"should I stay or should I go?"

David Ilvedson ilvey@sbcglobal.net
Thu, 11 Nov 2004 17:00:26 -0800


I think we also need to keep in mind how nice and relatively quiet was until we arrived and started bing, bing, bing....bing, bing, bing....
We annoy many people...;-]

David I.



----- Original message ---------------------------------------->
From: Kent Swafford <kswafford@earthlink.net>
To: Pianotech <pianotech@ptg.org>
Received: Thu, 11 Nov 2004 15:46:46 -0600
Subject: Re: "should I stay or should I go?"

>My blood boils when I must tune in a noisy environment, but I do it, 
>almost always without complaint.

>I remember hearing Ron Nossaman say years ago that in designing a 
>procedure he would prefer to work for 10 minutes rather than to have to 
>wait for 5 minutes at any point in the middle.
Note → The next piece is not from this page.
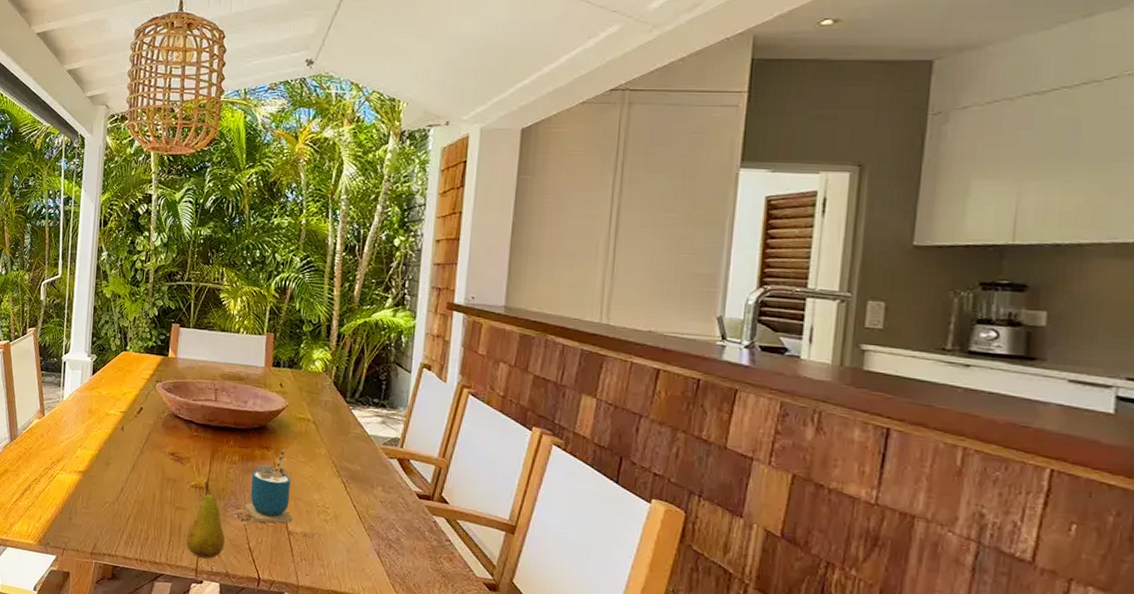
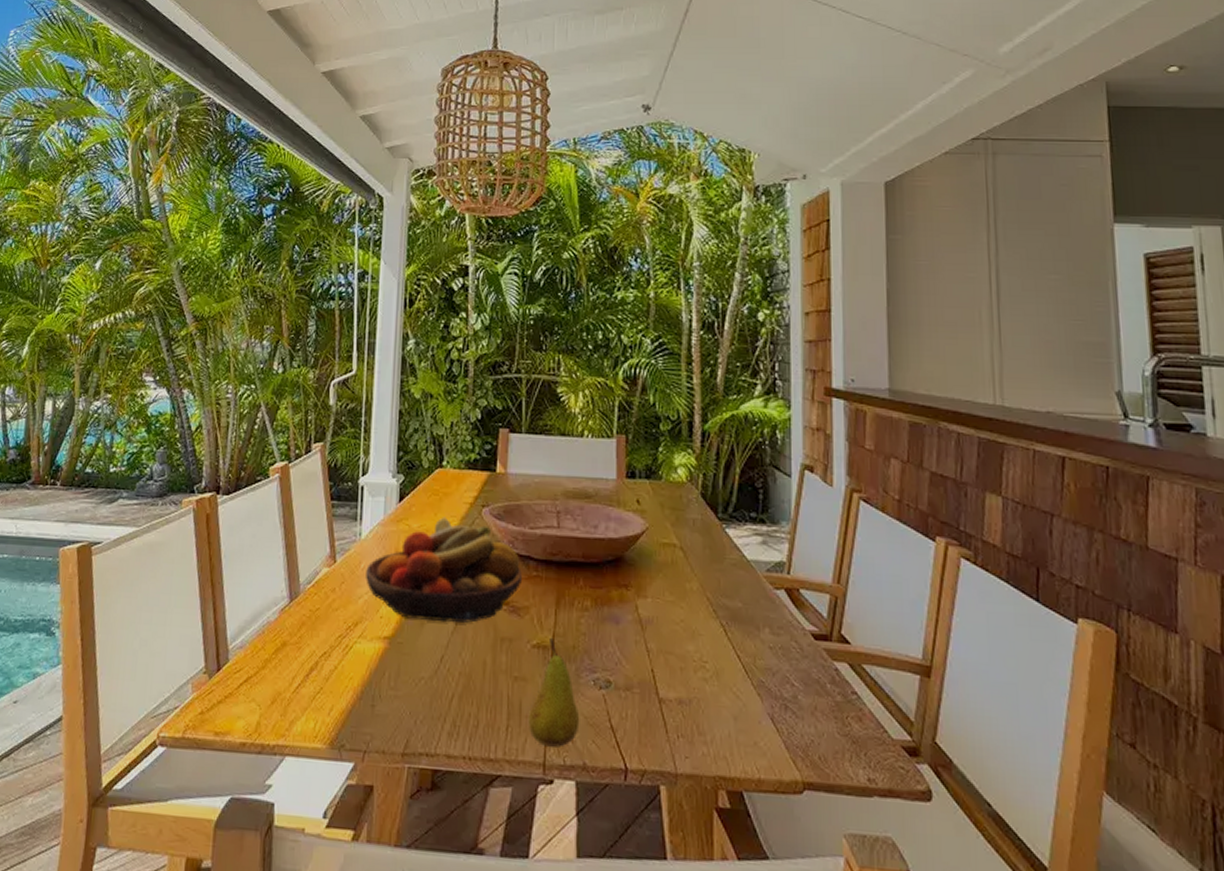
fruit bowl: none [66,388,186,466] -> present [366,517,523,623]
cup: present [245,449,293,523] -> none [603,587,664,688]

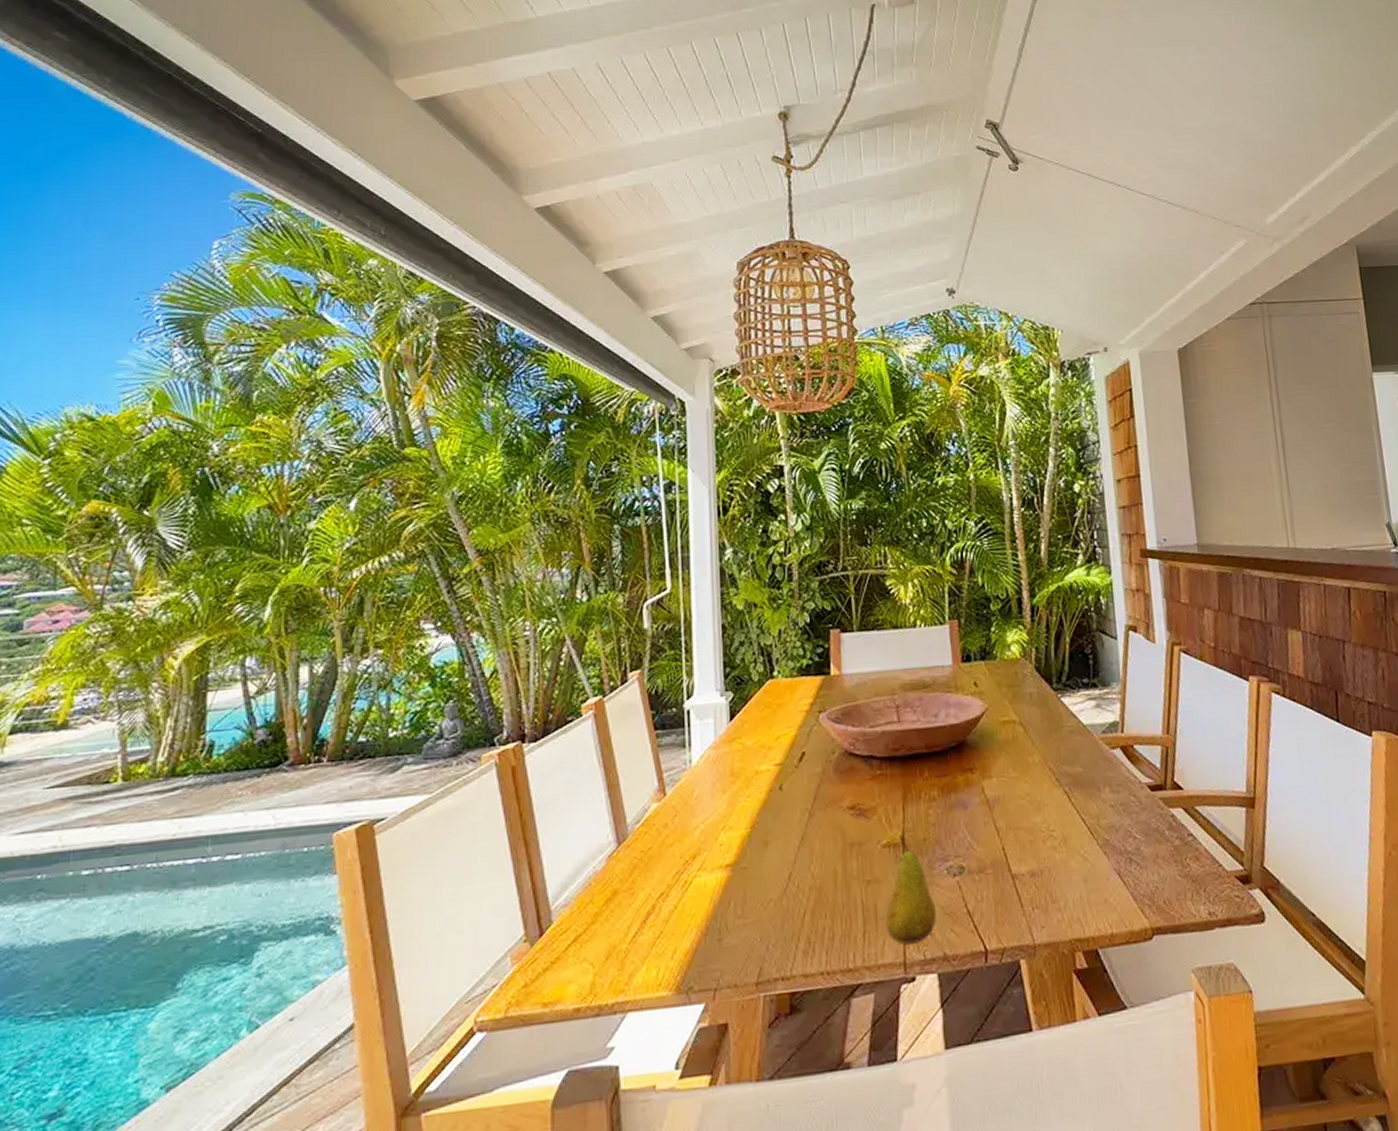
fruit bowl: present [366,517,523,623] -> none [700,729,868,841]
>My attitude towards noisy tuning environments is an extension of this 
>attitude, I think. The time spent not tuning and instead upon getting 
>things quieted down might be worthwhile, but might not work at all, 
>might cause hard feelings, and after which you still have the tuning to 
>start up again where you left off. I'd much rather just keep tuning 
>without pause. Usually, I outlast the noisemakers and have quiet time 
>at the end to make sure the tuning is good.

>I finish all tunings that I start. Period. Well, unless the piano 
>breaks.   :)

>Kent Swafford



>On Nov 11, 2004, at 3:12 PM, baoli liu wrote:

>> It is always easy to tune pianos in a nice and quite
>> place.But being a technician,especially a concert
>> technician,I think it is a "must" skill/ability to
>> tune pianos with noisy background.